Anubis’ triple revenue model
Anubis has been offering three different affiliate models since February. These include a traditional RaaS model where affiliates receive 80 percent of the ransom, a “data ransom” option where Anubis helps extort money after data exfiltration, and an “access monetization” option. The latter is a service that helps attackers extort victims they have already compromised. Affiliates receive 50 percent of the ransom in a successful operation. The data theft option offers affiliates 60 percent of the net proceeds.

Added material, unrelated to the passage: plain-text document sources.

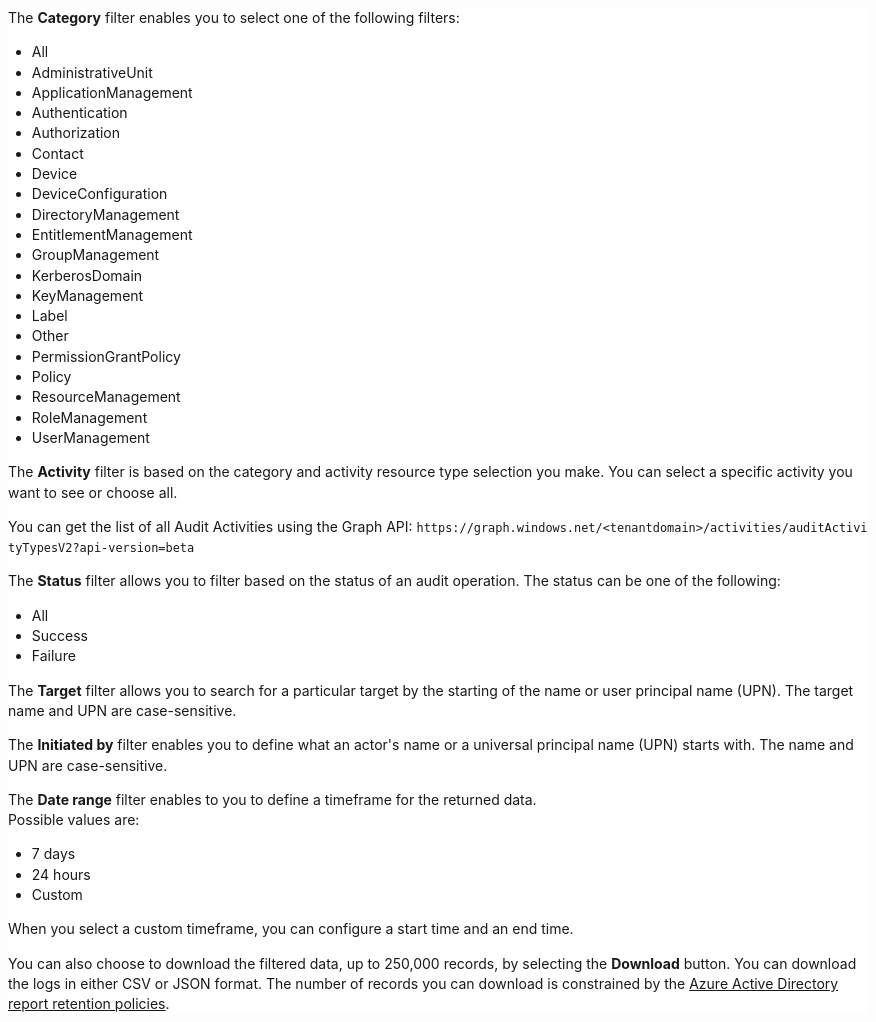 The **Category** filter enables you to select one of the following filters:

- All
- AdministrativeUnit
- ApplicationManagement
- Authentication
- Authorization
- Contact
- Device
- DeviceConfiguration
- DirectoryManagement
- EntitlementManagement
- GroupManagement
- KerberosDomain
- KeyManagement
- Label
- Other
- PermissionGrantPolicy
- Policy
- ResourceManagement
- RoleManagement
- UserManagement

The **Activity** filter is based on the category and activity resource type selection you make. You can select a specific activity you want to see or choose all. 

You can get the list of all Audit Activities using the Graph API: `https://graph.windows.net/<tenantdomain>/activities/auditActivityTypesV2?api-version=beta`

The **Status** filter allows you to filter based on the status of an audit operation. The status can be one of the following:

- All
- Success
- Failure

The **Target** filter allows you to search for a particular target by the starting of the name or user principal name (UPN). The target name and UPN are case-sensitive. 

The **Initiated by** filter enables you to define what an actor's name or a universal principal name (UPN) starts with. The name and UPN are case-sensitive.

The **Date range** filter enables to you to define a timeframe for the returned data.  
Possible values are:

- 7 days
- 24 hours
- Custom

When you select a custom timeframe, you can configure a start time and an end time.

You can also choose to download the filtered data, up to 250,000 records, by selecting the **Download** button. You can download the logs in either CSV or JSON format. The number of records you can download is constrained by the [Azure Active Directory report retention policies](reference-reports-data-retention.md).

The “data ransom” option is reminiscent of content marketing, Dark Reading notes, but for cyber attackers. The “data ransom” option involves publishing a detailed “investigative article” to a password-protected Tor website,” Secureworks explains. This article explains in detail what data is of interest. This allows interested parties to assess the value of their potential purchase. If no buyer can be found, the attackers leak the data via the Anubis leak site.
The attackers increase the pressure by publishing the names of victims via an X account. They also claim that they will inform the victims’ customers, as well as regulators in the US, the UK, and Europe. This is becoming more common: given the strict requirements for reporting ransomware and other incidents, organizations are feeling the heat from both regulators and hackers.
Professionalization of cybercrime
The approach taken by DragonForce and Anubis shows that cybercriminals are becoming increasingly sophisticated in the way they market their services to potential affiliates. This marketing approach, in which DragonForce positions itself as a fully-fledged service platform and Anubis offers different revenue models, reflects how ransomware operators behave like “real” companies. Recent research has also shown that some cybercriminals even hire pentesters to test their ransomware for vulnerabilities before deploying it.
So it’s not just dark web sites or a division of tasks, but a real ecosystem of clear options for “consumers.” We may also see a modernization of dark web forums, which currently resemble the online platforms of the 2000s.
Recommendations for defenders
Although these developments in the ransomware landscape are worrying, Secureworks researchers also offer practical advice for organizations to protect themselves. Above all, defenders must take “proactive preventive” action. Fortunately and unfortunately, this mainly involves basic measures. Fortunately, because the policies to be implemented are manageable; unfortunately, because there is still a lack of universal awareness of such security practices.
In addition, organizations must develop and regularly test an incident response plan to quickly remediate ransomware activities. Figures show that 61 percent of affected organizations pay ransom after a ransomware attack, which perpetuates the revenue model of cybercriminals. If that money no longer flowed to attackers, only state actors would have the resources to strike.